Temporary reduction of p53 during irradiation increases chronic injuries in subsets of mice. A, Kaplan–Meier curves show acute injury-free survival (score 1+) of control and p53KD male and female mice irradiated with 40 Gy to the hind limb. P value is from a log-rank test. B, Kaplan–Meier curves show acute injury-free survival (score 1+) of control and p53KD male and female mice irradiated with 30 Gy to the hind limb. P value is from a log-rank test. Kaplan–Meier curves show chronic injury-free survival from scores 1+ (C), 2+ (D), 3+ (E), or 4 (F) of control and p53KD male and female mice irradiated with 30 Gy to the hind limb. P value is from a log-rank test.

FIGURE 3

Radiation-induced chronic injuries increase the risk of sarcomagenesis. A, The final injury scores of the control and p53KD mice that received 30 or 40 Gy are plotted. The final injury scores of mice that did not develop a radiation-induced sarcoma (blue) are compared with the scores of mice that did develop a radiation-induced sarcoma (red).
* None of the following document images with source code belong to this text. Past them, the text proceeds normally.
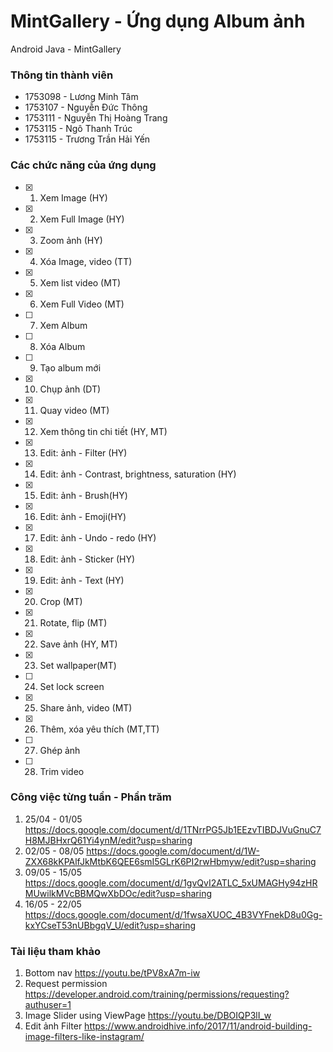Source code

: # MintGallery - Ứng dụng Album ảnh
Android Java - MintGallery

### Thông tin thành viên
 - 1753098 - Lương Minh Tâm
 - 1753107 - Nguyễn Đức Thông
 - 1753111 - Nguyễn Thị Hoàng Trang
 - 1753115 - Ngô Thanh Trúc
 - 1753115 - Trương Trần Hải Yến

### Các chức năng của ứng dụng
- [X] 1. Xem Image (HY)
- [X] 2. Xem Full Image (HY)
- [X] 3. Zoom ảnh (HY)
- [X] 4. Xóa Image, video (TT)
- [X] 5. Xem list video (MT)
- [X] 6. Xem Full Video (MT)
- [ ] 7. Xem Album
- [ ] 8. Xóa Album
- [ ] 9. Tạo album mới
- [X] 10. Chụp ảnh (DT)
- [X] 11. Quay video (MT)
- [X] 12. Xem thông tin chi tiết (HY, MT)
- [X] 13. Edit: ảnh - Filter (HY)
- [X] 14. Edit: ảnh - Contrast, brightness, saturation (HY)
- [X] 15. Edit: ảnh - Brush(HY)
- [X] 16. Edit: ảnh - Emoji(HY)
- [X] 17. Edit: ảnh - Undo - redo (HY)
- [X] 18. Edit: ảnh - Sticker (HY)
- [X] 19. Edit: ảnh - Text (HY)
- [X] 20. Crop (MT)
- [X] 21. Rotate, flip (MT)
- [X] 22. Save ảnh (HY, MT)
- [X] 23. Set wallpaper(MT)
- [ ] 24. Set lock screen
- [X] 25. Share ảnh, video (MT)
- [X] 26. Thêm, xóa yêu thích (MT,TT)
- [ ] 27. Ghép ảnh
- [ ] 28. Trim video
### Công việc từng tuần - Phần trăm
 1. 25/04 - 01/05 https://docs.google.com/document/d/1TNrrPG5Jb1EEzvTIBDJVuGnuC7H8MJBHxrQ61Yi4ynM/edit?usp=sharing
 2. 02/05 - 08/05 https://docs.google.com/document/d/1W-ZXX68kKPAlfJkMtbK6QEE6smI5GLrK6PI2rwHbmyw/edit?usp=sharing
 3. 09/05 - 15/05 https://docs.google.com/document/d/1gvQvI2ATLC_5xUMAGHy94zHRMUwilkMVcBBMQwXbDOc/edit?usp=sharing
 4. 16/05 - 22/05 https://docs.google.com/document/d/1fwsaXUOC_4B3VYFnekD8u0Gg-kxYCseT53nUBbgqV_U/edit?usp=sharing
### Tài liệu tham khảo
 1. Bottom nav https://youtu.be/tPV8xA7m-iw 
 2. Request permission https://developer.android.com/training/permissions/requesting?authuser=1
 3. Image Slider using ViewPage https://youtu.be/DBOIQP3lI_w
 4. Edit ảnh Filter https://www.androidhive.info/2017/11/android-building-image-filters-like-instagram/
P value is from a t test. B, Kaplan–Meier curves show radiation-induced sarcoma-free survival of the control and p53KD mice irradiated with 30 or 40 Gy to the hind limb. Mice with chronic injury scores equal to or less than 3 are compared with mice with chronic injury scores greater than 3. P value is from a cox proportional hazards model.

FIGURE 4

Radiation-induced sarcomas exhibit an increase in proliferative gene programs and a decrease in myogenic differentiation programs. A, Heat map of the top 75 differentially expressed genes in radiation-induced sarcomas (n = 16) versus normal muscle (n = 7). Genes (rows) are colored by scaled, normalized expression values. Both rows and columns are clustered. B, Volcano plot of log₂ fold change for all genes with base mean greater than 50 in tumor (n = 16) versus normal (n = 7). Labeled genes have a nominal −log₁₀P value greater than or equal to 30. C, Normalized enrichment scores for all FDR significant pathways for GSEA of Hallmark pathways. Points are colored by −log₁₀ (nominal P value). D, Scatter plot comparing the differentially expressed pathways between tumors that arose in irradiated tissues (Rad) versus sporadic (Spor) tumors in mouse (y-axis) and human (x-axis) datasets. The EMT pathway is highlighted with a green dot. E, Boxplot showing gene expression of EMT pathway targets in mouse radiation-induced UPS compared with p53/RB tumors (top) and in human radiation-associated undifferentiated sarcomas compared with sporadic undifferentiated sarcomas.

FIGURE 5

Comparison of CNV and expression of specific oncogenes. Boxplot showing gene expression of Yap1 (A), Met (B), and Cdk4 (C) in radiation-induced sarcomas where the gene amplification status is known to be amplified (pink), not amplified (orange), or unknown (gray) compared with normal muscle (blue).